Adding to the concerns was an unexpected drop in retail sales in September, the first decline in seven months. While economists don’t see any serious problems yet, the numbers showed that consumers, who power some 70 per cent of the U.S. economy, may be on shakier footing. That’s a potentially worrisome sign when the manufacturing sector slipped into a recession in the first half of the year and businesses broadly are cutting back on investments.
“We’re in a more fragile situation where consumers are more skittish,” said Diane Swonk, chief economist at Grant Thornton in Chicago. “They’re more susceptible to negative news shocks even though we’ve got what should be these great underlying fundamentals.”
Many banks are already reacting. Even as JPMorgan Chase & Co. Chief Executive Officer Dimon was calling the consumer “quite strong” earlier this month, his bank increased the money it was setting aside for loan losses in its consumer and community banking division to US$1.3 billion, from US$980 million a year earlier. It did so even as the amount of loans in that unit’s books fell.
Discover Financial Services lifted loan loss provisions by eight per cent, saying consumers were “holding up well” but the company was being “disciplined and conservative and credit because it feels late cycle.“
American Express Co. also increased the amount it set aside for loan losses by eight per cent for the three months ended in September, because it had to write off slightly more bad loans, and more borrowers are falling behind on their obligations.
Across the U.S. in the three months that ended in June, auto loans that were 90 or more days late made up 4.6 per cent of total balances, near the highest level since 2011. In credit card lending, 5.17 per cent of loans turned seriously delinquent in that period, the fastest rate since 2012, according to Federal Reserve Bank of New York data.
Those rates remain well below levels seen during the financial crisis, but represent an uptick from earlier years in the recovery when banks were reluctant to lend to all but the most creditworthy borrowers.
“Why would firms go out there and take a big swing on risk?” said Brett Ryan, a senior U.S. economist for Deutsche Bank.
Smaller banks have been competing aggressively for new card customers, helping delinquencies on those loans spike to 6.3 per cent, compared with 2.4 per cent for accounts tied to the 100 largest lenders, according to Fed data.
Some bank research analysts are now raising more questions about how any weakness among consumers will affect finance companies. JPMorgan equity analysts said they were turning more conservative on firms including Ally Financial Inc. and Santander Consumer USA Holdings Inc., citing a potential economic slowdown and signs of weaker labor markets.
Wage growth has been strong for much of the last year, but it’s since slowed to its lowest level in more than a year, to about 2.9 per cent.
Some corporate executives are also growing more wary. Gene Lee, chief executive officer of Olive Garden parent Darden Restaurants Inc., said in a conference call last month that “there’s some uncertainty entering into the consumer” despite strong wage growth and employment.
Cracker Barrel Old Country Store Inc.‘s CEO Sandra Cochran said last month that the company had turned “more cautious” on consumer demand as they begin to feel the effects of tariffs and higher gas prices.
UBS Group AG analysts said they’re growing worried about lower-income consumers who are showing signs of weakness in an otherwise strong market.
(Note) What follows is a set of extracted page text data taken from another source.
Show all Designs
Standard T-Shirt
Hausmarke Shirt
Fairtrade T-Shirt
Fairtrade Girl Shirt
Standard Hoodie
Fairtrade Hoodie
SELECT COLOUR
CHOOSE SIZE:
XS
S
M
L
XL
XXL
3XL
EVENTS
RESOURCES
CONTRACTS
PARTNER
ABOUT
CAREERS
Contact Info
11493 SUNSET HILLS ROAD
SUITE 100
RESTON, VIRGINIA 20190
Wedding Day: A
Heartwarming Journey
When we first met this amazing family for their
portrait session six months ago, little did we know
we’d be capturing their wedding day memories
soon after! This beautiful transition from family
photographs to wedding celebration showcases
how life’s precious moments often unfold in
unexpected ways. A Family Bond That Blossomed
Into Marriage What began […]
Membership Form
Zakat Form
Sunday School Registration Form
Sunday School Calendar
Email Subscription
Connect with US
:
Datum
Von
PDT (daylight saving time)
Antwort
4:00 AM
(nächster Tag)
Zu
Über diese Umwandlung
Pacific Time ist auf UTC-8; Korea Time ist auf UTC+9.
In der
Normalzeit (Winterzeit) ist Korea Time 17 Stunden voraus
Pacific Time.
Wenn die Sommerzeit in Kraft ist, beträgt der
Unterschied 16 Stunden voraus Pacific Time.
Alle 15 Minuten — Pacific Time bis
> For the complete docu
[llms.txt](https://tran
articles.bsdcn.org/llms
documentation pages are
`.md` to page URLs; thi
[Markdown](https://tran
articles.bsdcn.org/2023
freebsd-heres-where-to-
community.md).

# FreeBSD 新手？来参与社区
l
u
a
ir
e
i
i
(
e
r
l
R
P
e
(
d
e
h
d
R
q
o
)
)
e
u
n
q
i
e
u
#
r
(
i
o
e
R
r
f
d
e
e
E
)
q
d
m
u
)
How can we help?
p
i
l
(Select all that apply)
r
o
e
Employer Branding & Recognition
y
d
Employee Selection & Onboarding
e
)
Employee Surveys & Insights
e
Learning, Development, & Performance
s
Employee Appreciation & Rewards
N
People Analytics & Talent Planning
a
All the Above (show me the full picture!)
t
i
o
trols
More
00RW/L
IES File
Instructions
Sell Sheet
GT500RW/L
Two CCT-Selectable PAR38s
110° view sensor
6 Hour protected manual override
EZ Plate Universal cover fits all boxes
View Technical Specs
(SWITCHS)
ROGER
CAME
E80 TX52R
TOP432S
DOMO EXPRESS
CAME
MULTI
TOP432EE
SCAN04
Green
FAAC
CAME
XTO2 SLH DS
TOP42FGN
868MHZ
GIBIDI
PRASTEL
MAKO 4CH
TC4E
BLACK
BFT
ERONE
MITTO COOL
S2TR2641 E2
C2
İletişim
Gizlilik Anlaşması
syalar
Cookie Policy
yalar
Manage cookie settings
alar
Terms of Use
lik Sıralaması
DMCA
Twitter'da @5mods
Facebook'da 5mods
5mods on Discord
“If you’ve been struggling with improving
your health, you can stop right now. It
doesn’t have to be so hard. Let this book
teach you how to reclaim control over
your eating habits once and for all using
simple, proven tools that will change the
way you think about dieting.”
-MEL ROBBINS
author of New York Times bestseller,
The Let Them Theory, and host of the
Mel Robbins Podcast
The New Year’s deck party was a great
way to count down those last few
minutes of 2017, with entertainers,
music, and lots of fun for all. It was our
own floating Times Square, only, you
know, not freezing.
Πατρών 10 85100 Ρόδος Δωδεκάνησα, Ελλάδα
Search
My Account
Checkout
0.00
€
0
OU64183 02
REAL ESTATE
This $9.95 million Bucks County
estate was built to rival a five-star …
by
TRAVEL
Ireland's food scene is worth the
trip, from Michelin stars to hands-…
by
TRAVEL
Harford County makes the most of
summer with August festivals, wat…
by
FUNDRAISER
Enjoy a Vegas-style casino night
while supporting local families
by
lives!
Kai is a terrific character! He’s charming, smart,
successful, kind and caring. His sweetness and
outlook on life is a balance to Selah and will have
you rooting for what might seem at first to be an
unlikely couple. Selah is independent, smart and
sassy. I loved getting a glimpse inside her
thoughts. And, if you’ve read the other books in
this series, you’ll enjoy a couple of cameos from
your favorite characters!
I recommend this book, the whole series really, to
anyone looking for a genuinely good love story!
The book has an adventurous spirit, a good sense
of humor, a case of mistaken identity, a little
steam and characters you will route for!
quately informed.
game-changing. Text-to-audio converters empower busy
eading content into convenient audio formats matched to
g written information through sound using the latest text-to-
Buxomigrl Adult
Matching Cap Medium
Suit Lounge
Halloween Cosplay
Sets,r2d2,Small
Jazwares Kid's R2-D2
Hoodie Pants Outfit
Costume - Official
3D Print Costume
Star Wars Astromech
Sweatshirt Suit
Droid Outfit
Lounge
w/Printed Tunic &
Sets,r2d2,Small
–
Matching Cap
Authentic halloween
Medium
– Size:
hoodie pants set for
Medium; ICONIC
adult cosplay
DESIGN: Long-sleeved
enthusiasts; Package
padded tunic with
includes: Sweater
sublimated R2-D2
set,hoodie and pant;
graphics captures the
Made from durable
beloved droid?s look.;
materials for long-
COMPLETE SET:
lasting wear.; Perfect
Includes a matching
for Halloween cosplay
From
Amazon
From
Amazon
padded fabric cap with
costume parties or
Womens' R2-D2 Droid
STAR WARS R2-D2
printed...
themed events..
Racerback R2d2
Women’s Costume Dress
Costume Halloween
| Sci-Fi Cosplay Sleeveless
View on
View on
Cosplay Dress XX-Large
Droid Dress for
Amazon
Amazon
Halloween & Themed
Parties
A survey conducted by the bank found that debt burdens for many of those households have grown, and more are reporting credit problems like loan application rejections.
Of the people surveyed, 21 per cent said their mortgage loan applications aren’t completely accurate, up two percentage points from a year ago. That’s a sign that banks’ credit tightening is “substantial enough to require some consumers to falsify part of their loan application,” the analysts wrote. And fewer households reported that their financial condition had improved in recent months.
About 44 per cent of consumers are not meeting their expenses, the UBS report showed. That’s just a tick above the level a year ago but still the highest in five years.
“This is a two-tier economy,” said Matthew Mish, a credit strategist at UBS.